*Input data*.
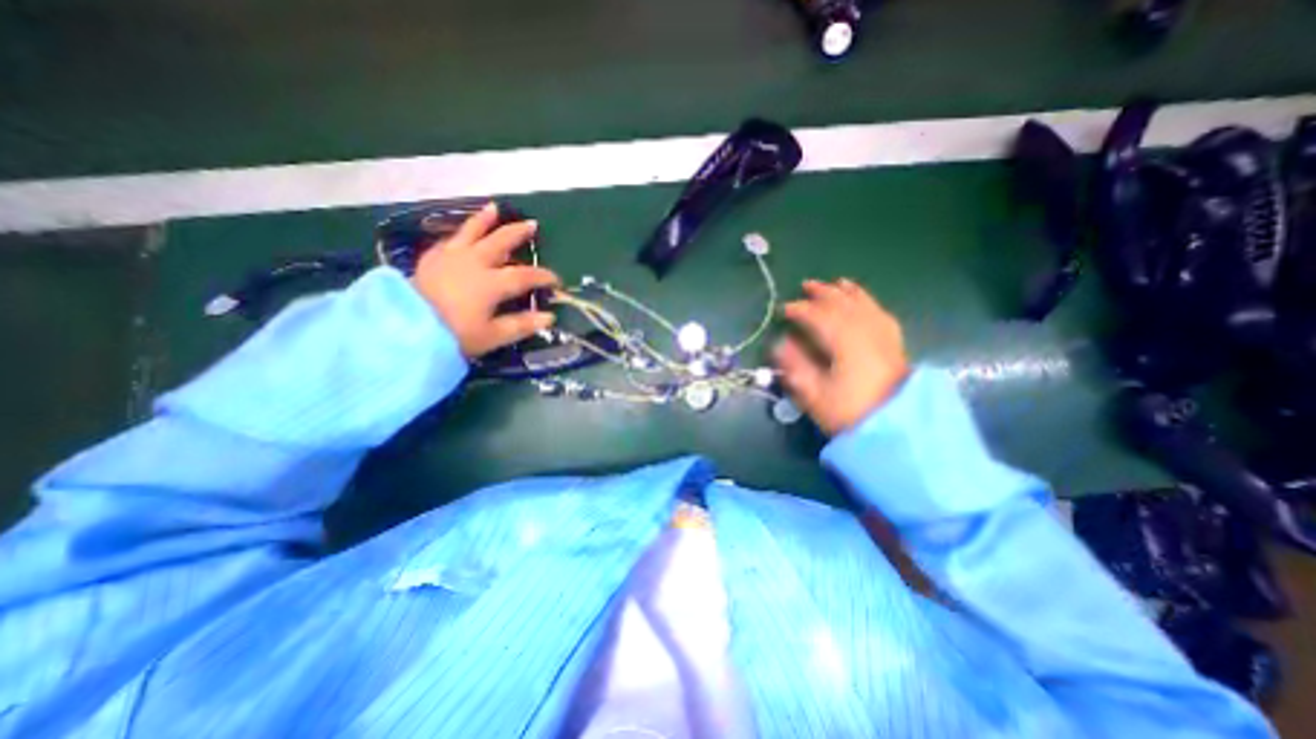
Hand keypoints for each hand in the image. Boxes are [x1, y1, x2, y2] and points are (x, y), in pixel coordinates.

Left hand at [412, 203, 561, 358]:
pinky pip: (449, 241)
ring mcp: (450, 257)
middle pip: (500, 242)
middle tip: (532, 224)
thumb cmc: (454, 335)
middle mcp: (473, 263)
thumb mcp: (492, 336)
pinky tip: (461, 234)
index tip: (555, 280)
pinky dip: (459, 235)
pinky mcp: (431, 259)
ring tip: (495, 208)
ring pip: (471, 232)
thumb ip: (522, 325)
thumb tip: (549, 317)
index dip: (543, 276)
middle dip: (518, 233)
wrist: (405, 329)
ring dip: (485, 220)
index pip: (525, 276)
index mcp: (491, 283)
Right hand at [775, 280, 910, 434]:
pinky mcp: (893, 342)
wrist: (896, 427)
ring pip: (863, 303)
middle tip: (805, 286)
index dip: (799, 310)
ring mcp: (882, 334)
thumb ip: (795, 367)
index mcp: (844, 342)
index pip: (818, 316)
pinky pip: (879, 311)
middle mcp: (865, 331)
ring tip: (835, 283)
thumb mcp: (815, 394)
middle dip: (822, 293)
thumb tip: (780, 344)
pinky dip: (868, 301)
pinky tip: (863, 299)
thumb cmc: (850, 412)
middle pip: (842, 304)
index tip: (783, 309)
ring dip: (845, 292)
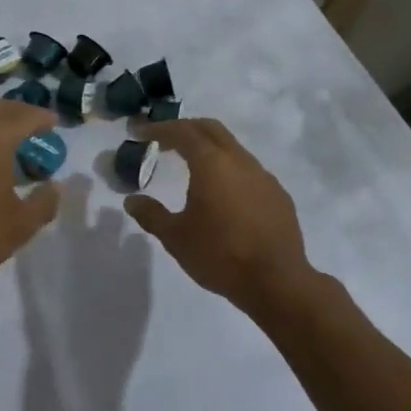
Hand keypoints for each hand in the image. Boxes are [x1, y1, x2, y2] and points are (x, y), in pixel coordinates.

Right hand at [123, 118, 317, 311]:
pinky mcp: (278, 195)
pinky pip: (249, 171)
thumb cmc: (220, 255)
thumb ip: (151, 215)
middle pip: (210, 129)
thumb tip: (132, 200)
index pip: (182, 132)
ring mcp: (263, 177)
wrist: (277, 282)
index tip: (140, 132)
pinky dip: (229, 170)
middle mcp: (240, 161)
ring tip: (191, 166)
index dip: (159, 128)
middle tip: (165, 139)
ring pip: (233, 148)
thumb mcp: (176, 237)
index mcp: (211, 163)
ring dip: (210, 149)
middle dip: (185, 128)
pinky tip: (223, 194)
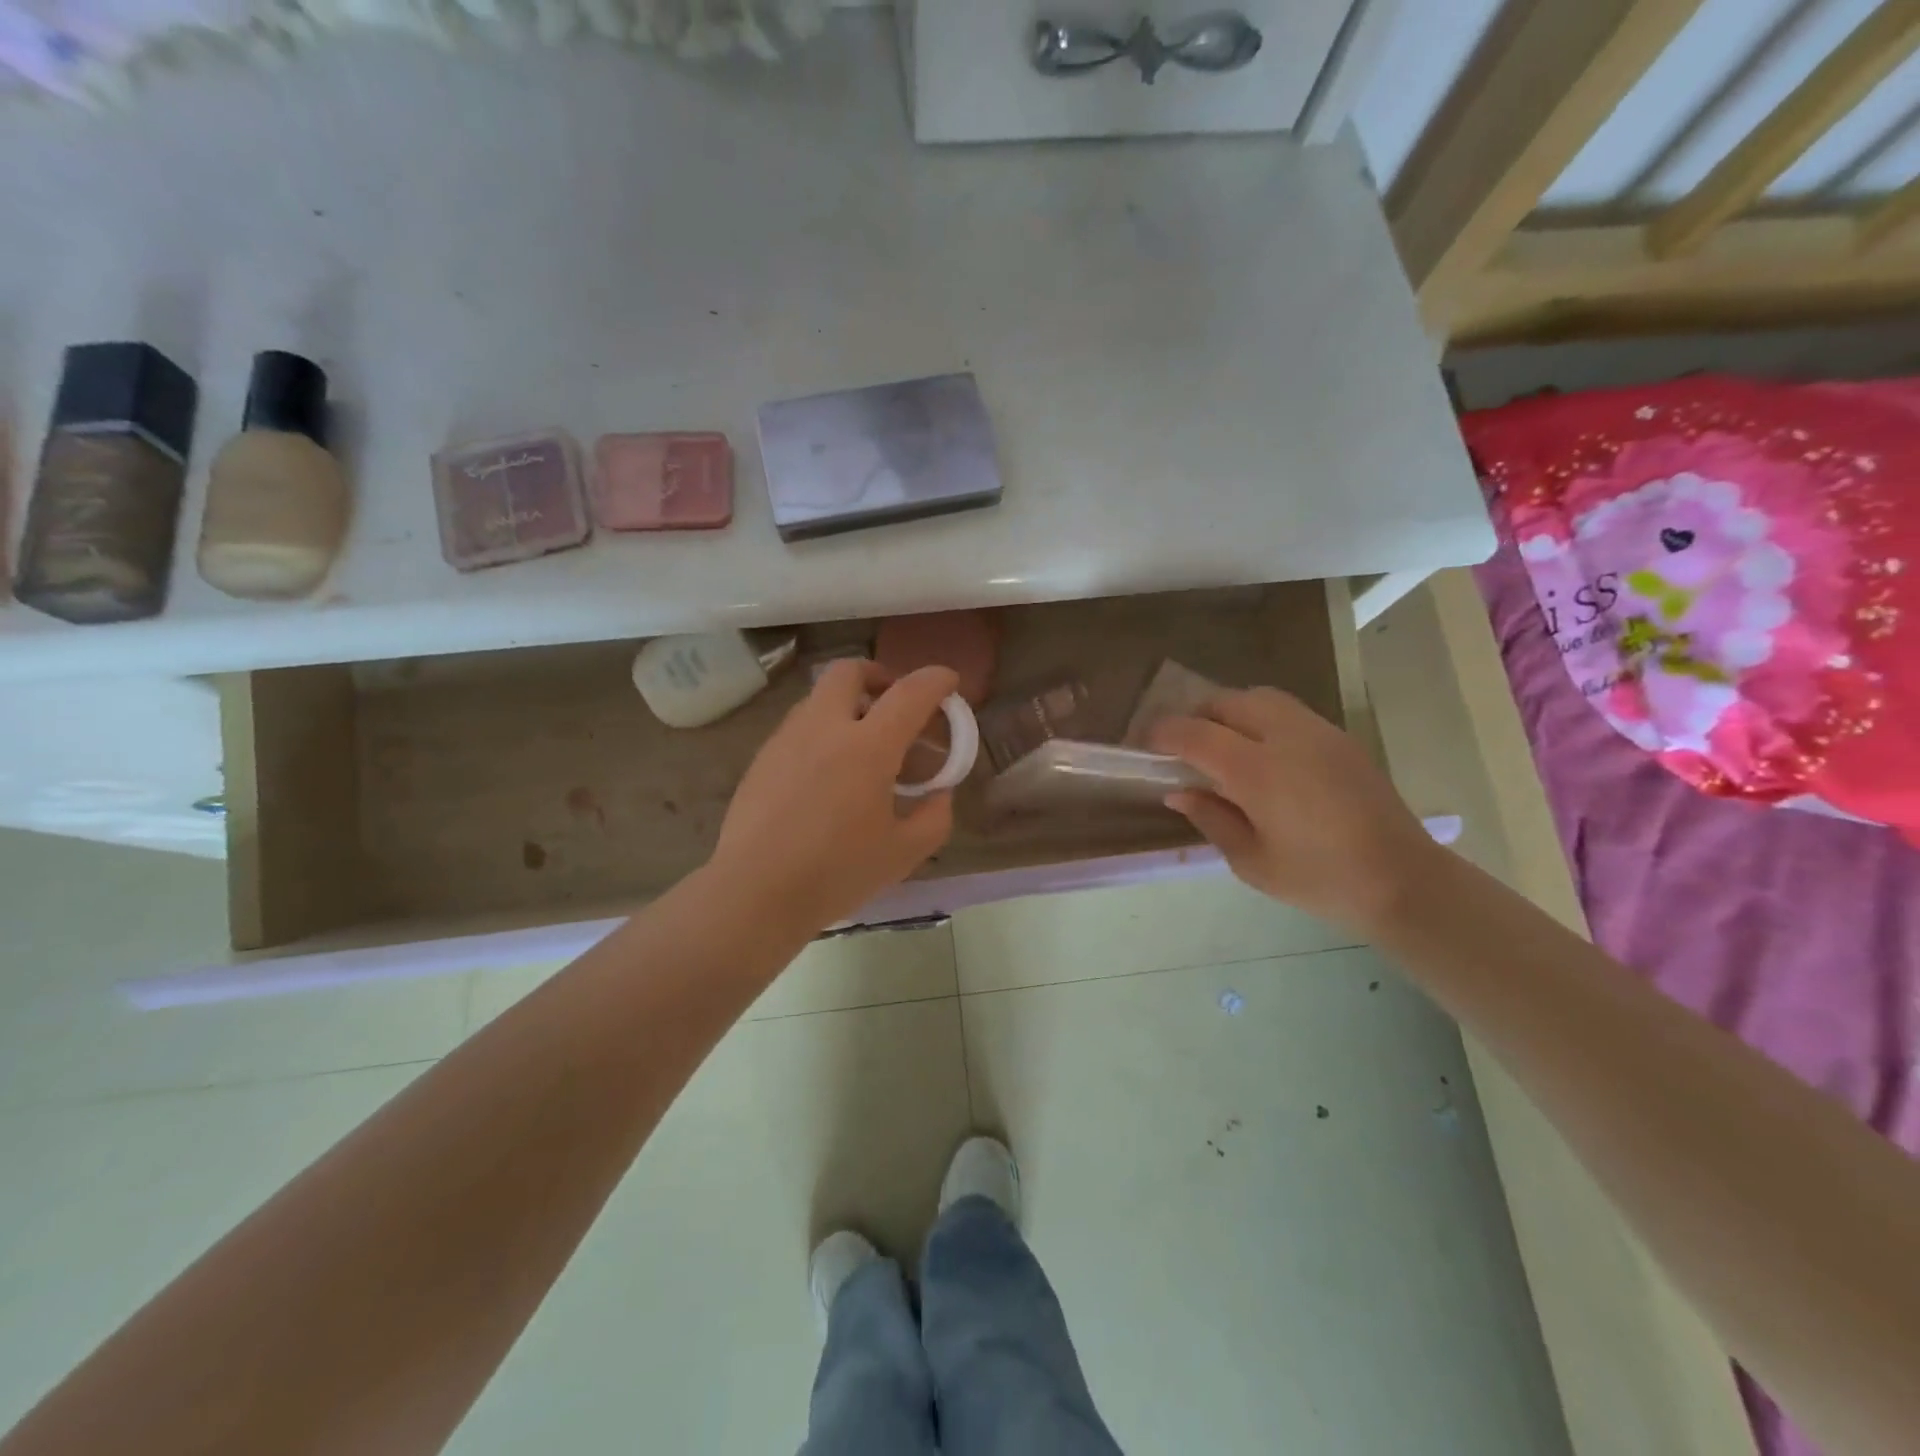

*Problem*. Output each entry verbatim; none of the pictures should be included.

*Solution to the exercise*.
Hand keypoints for each hand in the image. Boxes are [x1, y1, x2, y2] and points are (x, y), in pixel coordinates.

Left hand at [412, 203, 561, 358]:
pinky pip: (449, 241)
ring mcp: (450, 257)
middle pip: (500, 242)
middle tip: (532, 224)
thumb cmc: (454, 335)
middle mcp: (473, 263)
thumb mcp: (492, 336)
pinky tip: (461, 234)
index tip: (555, 280)
pinky dip: (459, 235)
pinky mcp: (431, 259)
ring tip: (495, 208)
ring pip: (471, 232)
thumb ip: (522, 325)
thumb tip: (549, 317)
index dip: (543, 276)
middle dip: (518, 233)
wrist: (405, 329)
ring dip: (485, 220)
index pip: (525, 276)
index mcp: (491, 283)
Right hand at [775, 280, 910, 434]:
pinky mcp: (893, 342)
wrist: (896, 427)
ring pip: (863, 303)
middle tip: (805, 286)
index dip: (799, 310)
ring mcp: (882, 334)
thumb ip: (795, 367)
index mcp: (844, 342)
index pip: (818, 316)
pinky pip: (879, 311)
middle mcp: (865, 331)
ring tip: (835, 283)
thumb mcp: (815, 394)
middle dip: (822, 293)
thumb tip: (780, 344)
pinky dip: (868, 301)
pinky tip: (863, 299)
thumb cmc: (850, 412)
middle pip: (842, 304)
index tip: (783, 309)
ring dip: (845, 292)
Hand keypoints for each hand in the image. Boxes are [x1, y1, x2, y2] and points are (x, y), in pixel coordinates.

Right hand at [123, 118, 317, 311]:
pinky mcp: (278, 195)
pinky pip: (249, 171)
thumb cmc: (220, 255)
thumb ip: (151, 215)
middle pip: (210, 129)
thumb tip: (132, 200)
index pip: (182, 132)
ring mcp: (263, 177)
wrist: (277, 282)
index tip: (140, 132)
pinky dip: (229, 170)
middle mcp: (240, 161)
ring tip: (191, 166)
index dip: (159, 128)
middle tip: (165, 139)
ring pip: (233, 148)
thumb mcp: (176, 237)
index mcp: (211, 163)
ring dip: (210, 149)
middle dip: (185, 128)
pinky tip: (223, 194)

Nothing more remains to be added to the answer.